**Task objective**
All of the data that follows should be given again exactly, without its images.

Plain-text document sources

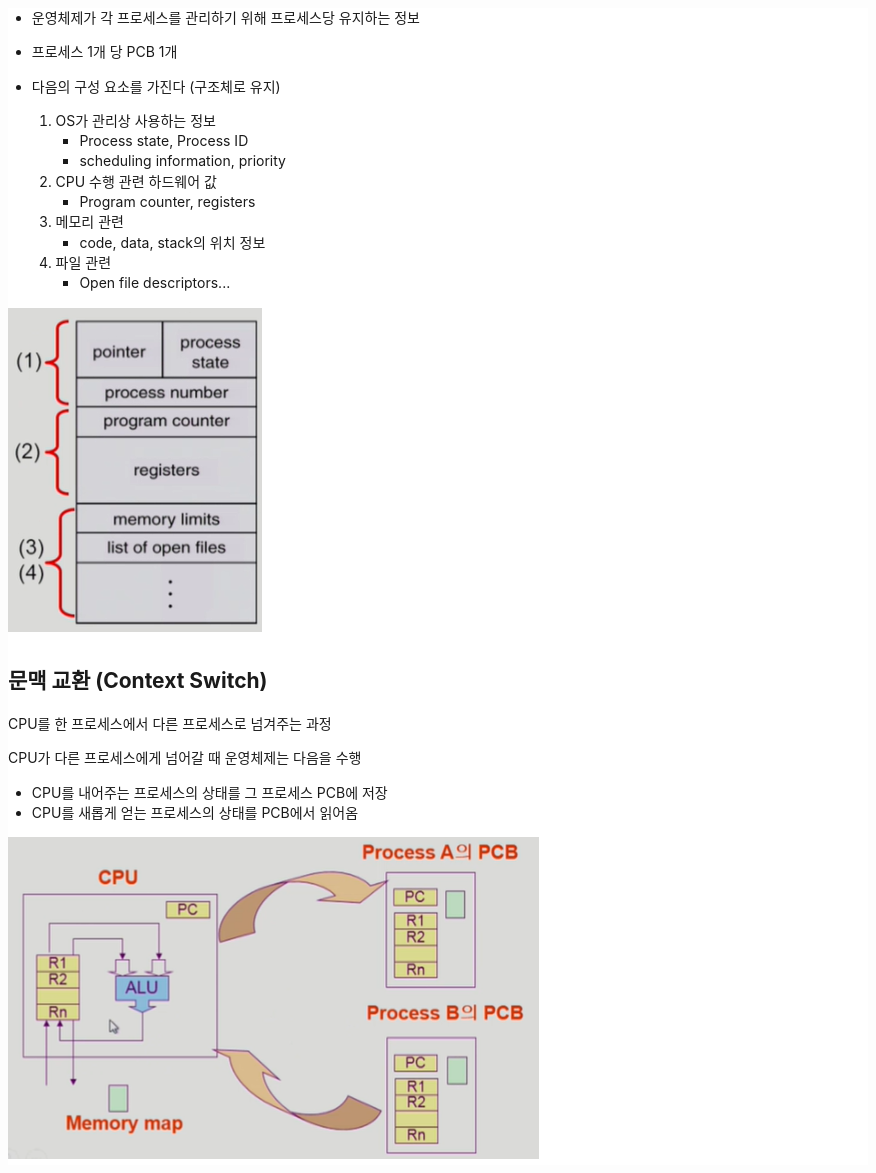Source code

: - 운영체제가 각 프로세스를 관리하기 위해 프로세스당 유지하는 정보
- 프로세스 1개 당 PCB 1개

- 다음의 구성 요소를 가진다 (구조체로 유지)
    1. OS가 관리상 사용하는 정보
        - Process state, Process ID
        - scheduling information, priority
    2. CPU 수행 관련 하드웨어 값
        - Program counter, registers
    3. 메모리 관련
        - code, data, stack의 위치 정보
    4. 파일 관련
        - Open file descriptors...

![images/03_4.png](images/03_4.png)

## 문맥 교환 (Context Switch)

CPU를 한 프로세스에서 다른 프로세스로 넘겨주는 과정

CPU가 다른 프로세스에게 넘어갈 때 운영체제는 다음을 수행

- CPU를 내어주는 프로세스의 상태를 그 프로세스 PCB에 저장
- CPU를 새롭게 얻는 프로세스의 상태를 PCB에서 읽어옴

![images/03_5.png](images/03_5.png)
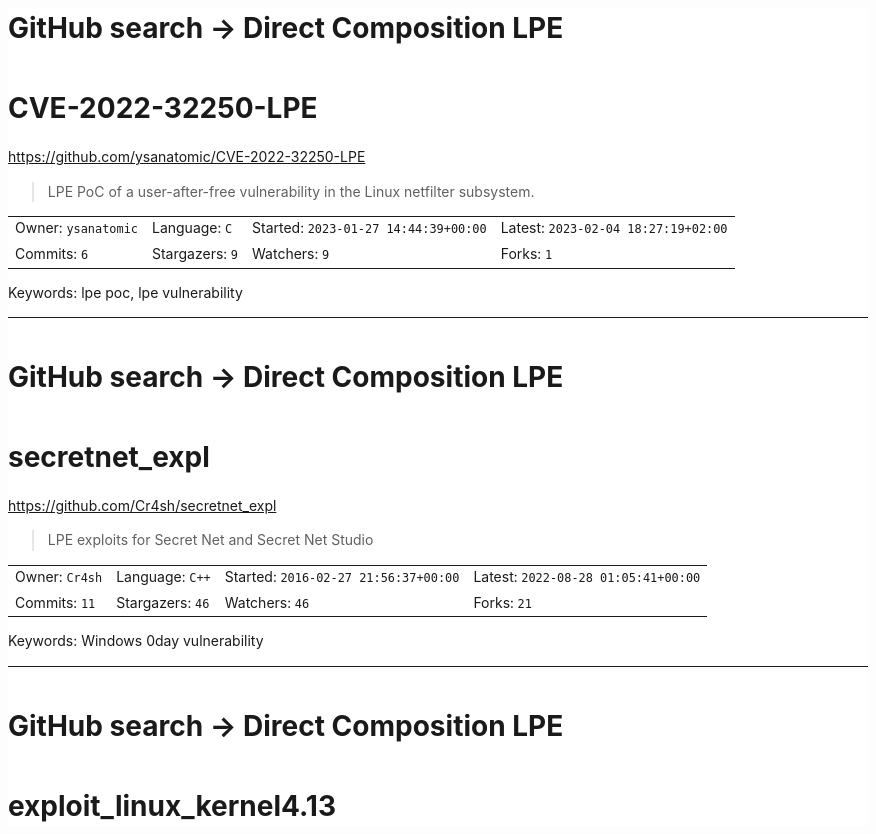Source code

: 
# GitHub search -> Direct Composition LPE
# CVE-2022-32250-LPE

https://github.com/ysanatomic/CVE-2022-32250-LPE
<blockquote>
LPE PoC of a user-after-free vulnerability in the Linux netfilter subsystem.
</blockquote>

<table><tr>
<tr><td>Owner: <code>ysanatomic</code></td>
    <td>Language: <code>C</code></td>
    <td>Started: <code>2023-01-27 14:44:39+00:00</code></td>
    <td>Latest: <code>2023-02-04 18:27:19+02:00</code></td></tr>
<tr><td>Commits: <code>6</code></td>
    <td>Stargazers: <code>9</code></td>
    <td>Watchers: <code>9</code></td>
    <td>Forks: <code>1</code></td></tr>
</table>
Keywords: lpe poc, lpe vulnerability

---

# GitHub search -> Direct Composition LPE
# secretnet_expl

https://github.com/Cr4sh/secretnet_expl
<blockquote>
LPE exploits for Secret Net and Secret Net Studio
</blockquote>

<table><tr>
<tr><td>Owner: <code>Cr4sh</code></td>
    <td>Language: <code>C++</code></td>
    <td>Started: <code>2016-02-27 21:56:37+00:00</code></td>
    <td>Latest: <code>2022-08-28 01:05:41+00:00</code></td></tr>
<tr><td>Commits: <code>11</code></td>
    <td>Stargazers: <code>46</code></td>
    <td>Watchers: <code>46</code></td>
    <td>Forks: <code>21</code></td></tr>
</table>
Keywords: Windows 0day vulnerability

---

# GitHub search -> Direct Composition LPE
# exploit_linux_kernel4.13
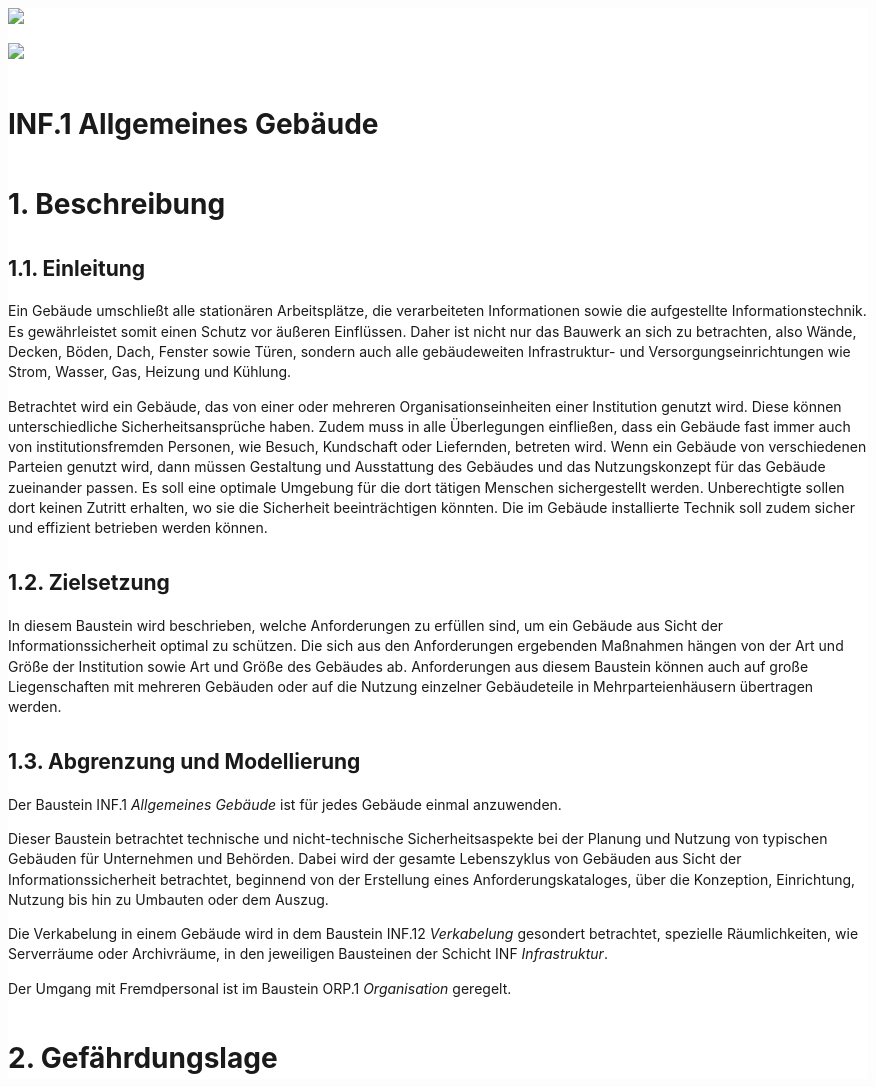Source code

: ![](_page_0_Picture_0.jpeg)

![](_page_0_Picture_2.jpeg)

# **INF.1 Allgemeines Gebäude**

# **1. Beschreibung**

## **1.1. Einleitung**

Ein Gebäude umschließt alle stationären Arbeitsplätze, die verarbeiteten Informationen sowie die aufgestellte Informationstechnik. Es gewährleistet somit einen Schutz vor äußeren Einflüssen. Daher ist nicht nur das Bauwerk an sich zu betrachten, also Wände, Decken, Böden, Dach, Fenster sowie Türen, sondern auch alle gebäudeweiten Infrastruktur- und Versorgungseinrichtungen wie Strom, Wasser, Gas, Heizung und Kühlung.

Betrachtet wird ein Gebäude, das von einer oder mehreren Organisationseinheiten einer Institution genutzt wird. Diese können unterschiedliche Sicherheitsansprüche haben. Zudem muss in alle Überlegungen einfließen, dass ein Gebäude fast immer auch von institutionsfremden Personen, wie Besuch, Kundschaft oder Liefernden, betreten wird. Wenn ein Gebäude von verschiedenen Parteien genutzt wird, dann müssen Gestaltung und Ausstattung des Gebäudes und das Nutzungskonzept für das Gebäude zueinander passen. Es soll eine optimale Umgebung für die dort tätigen Menschen sichergestellt werden. Unberechtigte sollen dort keinen Zutritt erhalten, wo sie die Sicherheit beeinträchtigen könnten. Die im Gebäude installierte Technik soll zudem sicher und effizient betrieben werden können.

## **1.2. Zielsetzung**

In diesem Baustein wird beschrieben, welche Anforderungen zu erfüllen sind, um ein Gebäude aus Sicht der Informationssicherheit optimal zu schützen. Die sich aus den Anforderungen ergebenden Maßnahmen hängen von der Art und Größe der Institution sowie Art und Größe des Gebäudes ab. Anforderungen aus diesem Baustein können auch auf große Liegenschaften mit mehreren Gebäuden oder auf die Nutzung einzelner Gebäudeteile in Mehrparteienhäusern übertragen werden.

## **1.3. Abgrenzung und Modellierung**

Der Baustein INF.1 *Allgemeines Gebäude* ist für jedes Gebäude einmal anzuwenden.

Dieser Baustein betrachtet technische und nicht-technische Sicherheitsaspekte bei der Planung und Nutzung von typischen Gebäuden für Unternehmen und Behörden. Dabei wird der gesamte Lebenszyklus von Gebäuden aus Sicht der Informationssicherheit betrachtet, beginnend von der Erstellung eines Anforderungskataloges, über die Konzeption, Einrichtung, Nutzung bis hin zu Umbauten oder dem Auszug.

Die Verkabelung in einem Gebäude wird in dem Baustein INF.12 *Verkabelung* gesondert betrachtet, spezielle Räumlichkeiten, wie Serverräume oder Archivräume, in den jeweiligen Bausteinen der Schicht INF *Infrastruktur*.

Der Umgang mit Fremdpersonal ist im Baustein ORP.1 *Organisation* geregelt.

# **2. Gefährdungslage**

**Problem solution**
Source code

: - 운영체제가 각 프로세스를 관리하기 위해 프로세스당 유지하는 정보
- 프로세스 1개 당 PCB 1개

- 다음의 구성 요소를 가진다 (구조체로 유지)
    1. OS가 관리상 사용하는 정보
        - Process state, Process ID
        - scheduling information, priority
    2. CPU 수행 관련 하드웨어 값
        - Program counter, registers
    3. 메모리 관련
        - code, data, stack의 위치 정보
    4. 파일 관련
        - Open file descriptors...

![images/03_4.png](images/03_4.png)

## 문맥 교환 (Context Switch)

CPU를 한 프로세스에서 다른 프로세스로 넘겨주는 과정

CPU가 다른 프로세스에게 넘어갈 때 운영체제는 다음을 수행

- CPU를 내어주는 프로세스의 상태를 그 프로세스 PCB에 저장
- CPU를 새롭게 얻는 프로세스의 상태를 PCB에서 읽어옴

![images/03_5.png](images/03_5.png)
Source code

: 
# GitHub search -> Direct Composition LPE
# CVE-2022-32250-LPE

https://github.com/ysanatomic/CVE-2022-32250-LPE
<blockquote>
LPE PoC of a user-after-free vulnerability in the Linux netfilter subsystem.
</blockquote>

<table><tr>
<tr><td>Owner: <code>ysanatomic</code></td>
    <td>Language: <code>C</code></td>
    <td>Started: <code>2023-01-27 14:44:39+00:00</code></td>
    <td>Latest: <code>2023-02-04 18:27:19+02:00</code></td></tr>
<tr><td>Commits: <code>6</code></td>
    <td>Stargazers: <code>9</code></td>
    <td>Watchers: <code>9</code></td>
    <td>Forks: <code>1</code></td></tr>
</table>
Keywords: lpe poc, lpe vulnerability

---

# GitHub search -> Direct Composition LPE
# secretnet_expl

https://github.com/Cr4sh/secretnet_expl
<blockquote>
LPE exploits for Secret Net and Secret Net Studio
</blockquote>

<table><tr>
<tr><td>Owner: <code>Cr4sh</code></td>
    <td>Language: <code>C++</code></td>
    <td>Started: <code>2016-02-27 21:56:37+00:00</code></td>
    <td>Latest: <code>2022-08-28 01:05:41+00:00</code></td></tr>
<tr><td>Commits: <code>11</code></td>
    <td>Stargazers: <code>46</code></td>
    <td>Watchers: <code>46</code></td>
    <td>Forks: <code>21</code></td></tr>
</table>
Keywords: Windows 0day vulnerability

---

# GitHub search -> Direct Composition LPE
# exploit_linux_kernel4.13
Source code

: ![](_page_0_Picture_0.jpeg)

![](_page_0_Picture_2.jpeg)

# **INF.1 Allgemeines Gebäude**

# **1. Beschreibung**

## **1.1. Einleitung**

Ein Gebäude umschließt alle stationären Arbeitsplätze, die verarbeiteten Informationen sowie die aufgestellte Informationstechnik. Es gewährleistet somit einen Schutz vor äußeren Einflüssen. Daher ist nicht nur das Bauwerk an sich zu betrachten, also Wände, Decken, Böden, Dach, Fenster sowie Türen, sondern auch alle gebäudeweiten Infrastruktur- und Versorgungseinrichtungen wie Strom, Wasser, Gas, Heizung und Kühlung.

Betrachtet wird ein Gebäude, das von einer oder mehreren Organisationseinheiten einer Institution genutzt wird. Diese können unterschiedliche Sicherheitsansprüche haben. Zudem muss in alle Überlegungen einfließen, dass ein Gebäude fast immer auch von institutionsfremden Personen, wie Besuch, Kundschaft oder Liefernden, betreten wird. Wenn ein Gebäude von verschiedenen Parteien genutzt wird, dann müssen Gestaltung und Ausstattung des Gebäudes und das Nutzungskonzept für das Gebäude zueinander passen. Es soll eine optimale Umgebung für die dort tätigen Menschen sichergestellt werden. Unberechtigte sollen dort keinen Zutritt erhalten, wo sie die Sicherheit beeinträchtigen könnten. Die im Gebäude installierte Technik soll zudem sicher und effizient betrieben werden können.

## **1.2. Zielsetzung**

In diesem Baustein wird beschrieben, welche Anforderungen zu erfüllen sind, um ein Gebäude aus Sicht der Informationssicherheit optimal zu schützen. Die sich aus den Anforderungen ergebenden Maßnahmen hängen von der Art und Größe der Institution sowie Art und Größe des Gebäudes ab. Anforderungen aus diesem Baustein können auch auf große Liegenschaften mit mehreren Gebäuden oder auf die Nutzung einzelner Gebäudeteile in Mehrparteienhäusern übertragen werden.

## **1.3. Abgrenzung und Modellierung**

Der Baustein INF.1 *Allgemeines Gebäude* ist für jedes Gebäude einmal anzuwenden.

Dieser Baustein betrachtet technische und nicht-technische Sicherheitsaspekte bei der Planung und Nutzung von typischen Gebäuden für Unternehmen und Behörden. Dabei wird der gesamte Lebenszyklus von Gebäuden aus Sicht der Informationssicherheit betrachtet, beginnend von der Erstellung eines Anforderungskataloges, über die Konzeption, Einrichtung, Nutzung bis hin zu Umbauten oder dem Auszug.

Die Verkabelung in einem Gebäude wird in dem Baustein INF.12 *Verkabelung* gesondert betrachtet, spezielle Räumlichkeiten, wie Serverräume oder Archivräume, in den jeweiligen Bausteinen der Schicht INF *Infrastruktur*.

Der Umgang mit Fremdpersonal ist im Baustein ORP.1 *Organisation* geregelt.

# **2. Gefährdungslage**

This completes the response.